§ **About this task**:
Copy verbatim the lines of the material below, starting with the line that contains "de la inusual" and ending with the line that contains "खटारा बसों के", both included. Leave the pictures out of your reproduction.

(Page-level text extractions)
****

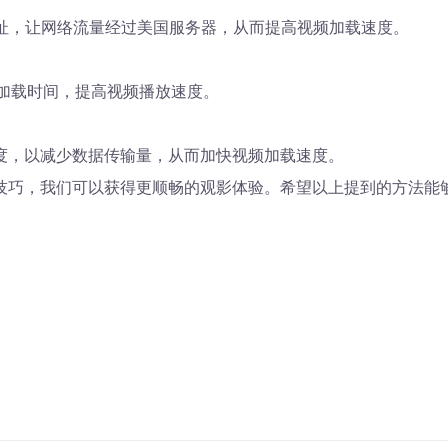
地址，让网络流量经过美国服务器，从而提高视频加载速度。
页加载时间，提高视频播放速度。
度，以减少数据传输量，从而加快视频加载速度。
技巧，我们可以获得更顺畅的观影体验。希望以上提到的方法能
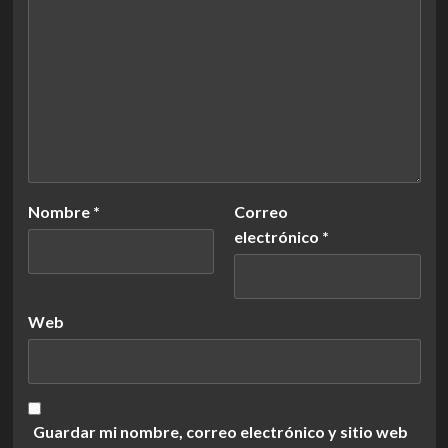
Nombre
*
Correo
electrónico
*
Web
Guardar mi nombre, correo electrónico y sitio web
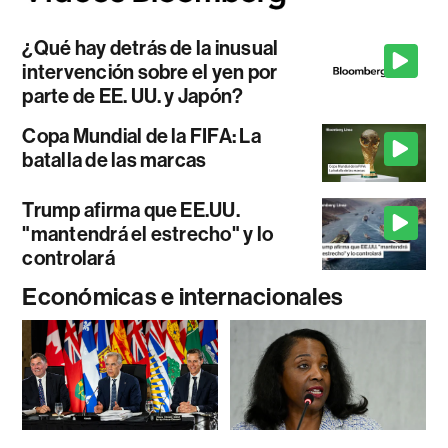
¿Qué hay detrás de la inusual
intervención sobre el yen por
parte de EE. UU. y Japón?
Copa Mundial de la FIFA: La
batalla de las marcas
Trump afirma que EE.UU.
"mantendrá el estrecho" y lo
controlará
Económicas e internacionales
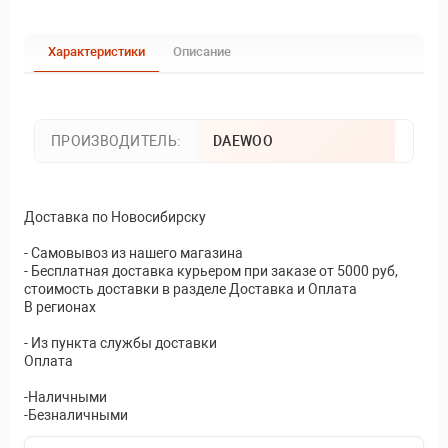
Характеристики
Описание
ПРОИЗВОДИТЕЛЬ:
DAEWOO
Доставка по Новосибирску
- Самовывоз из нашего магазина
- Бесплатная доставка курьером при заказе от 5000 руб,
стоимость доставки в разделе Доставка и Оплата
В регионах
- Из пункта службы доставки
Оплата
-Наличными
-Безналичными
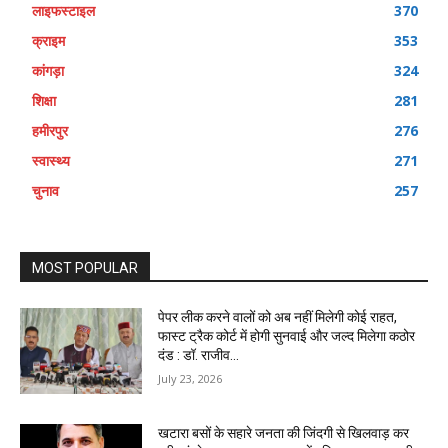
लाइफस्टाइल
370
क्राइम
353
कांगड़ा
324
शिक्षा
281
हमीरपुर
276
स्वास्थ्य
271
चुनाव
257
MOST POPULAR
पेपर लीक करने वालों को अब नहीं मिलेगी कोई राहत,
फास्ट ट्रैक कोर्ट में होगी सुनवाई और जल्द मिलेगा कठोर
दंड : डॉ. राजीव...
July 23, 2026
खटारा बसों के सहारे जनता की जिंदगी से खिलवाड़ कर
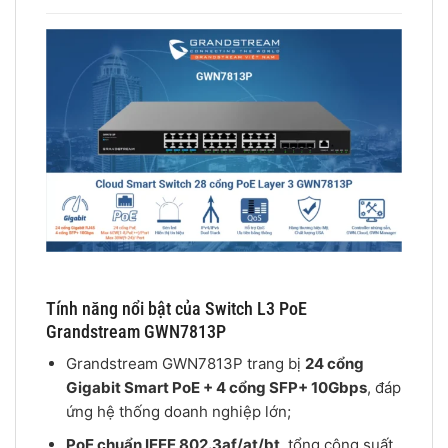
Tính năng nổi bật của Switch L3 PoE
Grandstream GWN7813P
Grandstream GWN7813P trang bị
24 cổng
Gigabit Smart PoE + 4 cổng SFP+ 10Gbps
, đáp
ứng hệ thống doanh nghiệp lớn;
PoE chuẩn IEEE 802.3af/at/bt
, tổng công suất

****

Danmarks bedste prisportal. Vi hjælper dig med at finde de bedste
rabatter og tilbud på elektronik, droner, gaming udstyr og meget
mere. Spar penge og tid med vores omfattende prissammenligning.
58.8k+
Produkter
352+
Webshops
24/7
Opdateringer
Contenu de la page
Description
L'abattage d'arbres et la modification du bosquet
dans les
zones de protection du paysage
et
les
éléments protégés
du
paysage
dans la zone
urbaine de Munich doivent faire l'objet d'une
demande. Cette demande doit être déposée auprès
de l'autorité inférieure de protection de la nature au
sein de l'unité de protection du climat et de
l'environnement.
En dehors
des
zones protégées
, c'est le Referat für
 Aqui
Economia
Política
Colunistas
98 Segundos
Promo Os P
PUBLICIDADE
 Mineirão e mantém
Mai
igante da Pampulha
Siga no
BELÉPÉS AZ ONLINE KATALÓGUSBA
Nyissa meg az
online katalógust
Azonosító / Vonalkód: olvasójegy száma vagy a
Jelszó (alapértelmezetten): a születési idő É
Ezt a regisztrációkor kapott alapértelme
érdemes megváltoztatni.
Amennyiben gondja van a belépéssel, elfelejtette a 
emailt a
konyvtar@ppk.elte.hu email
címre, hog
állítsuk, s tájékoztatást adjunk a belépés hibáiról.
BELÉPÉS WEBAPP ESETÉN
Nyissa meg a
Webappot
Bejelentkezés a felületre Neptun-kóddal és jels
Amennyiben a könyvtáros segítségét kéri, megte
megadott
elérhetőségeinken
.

****

§ **Result of this exercise**:
¿Qué hay detrás de la inusual
intervención sobre el yen por
parte de EE. UU. y Japón?
Copa Mundial de la FIFA: La
batalla de las marcas
Trump afirma que EE.UU.
"mantendrá el estrecho" y lo
controlará
Económicas e internacionales
Характеристики
Описание
ПРОИЗВОДИТЕЛЬ:
DAEWOO
Доставка по Новосибирску
- Самовывоз из нашего магазина
- Бесплатная доставка курьером при заказе от 5000 руб,
стоимость доставки в разделе Доставка и Оплата
В регионах
- Из пункта службы доставки
Оплата
-Наличными
-Безналичными
लाइफस्टाइल
370
क्राइम
353
कांगड़ा
324
शिक्षा
281
हमीरपुर
276
स्वास्थ्य
271
चुनाव
257
MOST POPULAR
पेपर लीक करने वालों को अब नहीं मिलेगी कोई राहत,
फास्ट ट्रैक कोर्ट में होगी सुनवाई और जल्द मिलेगा कठोर
दंड : डॉ. राजीव...
July 23, 2026
खटारा बसों के सहारे जनता की जिंदगी से खिलवाड़ कर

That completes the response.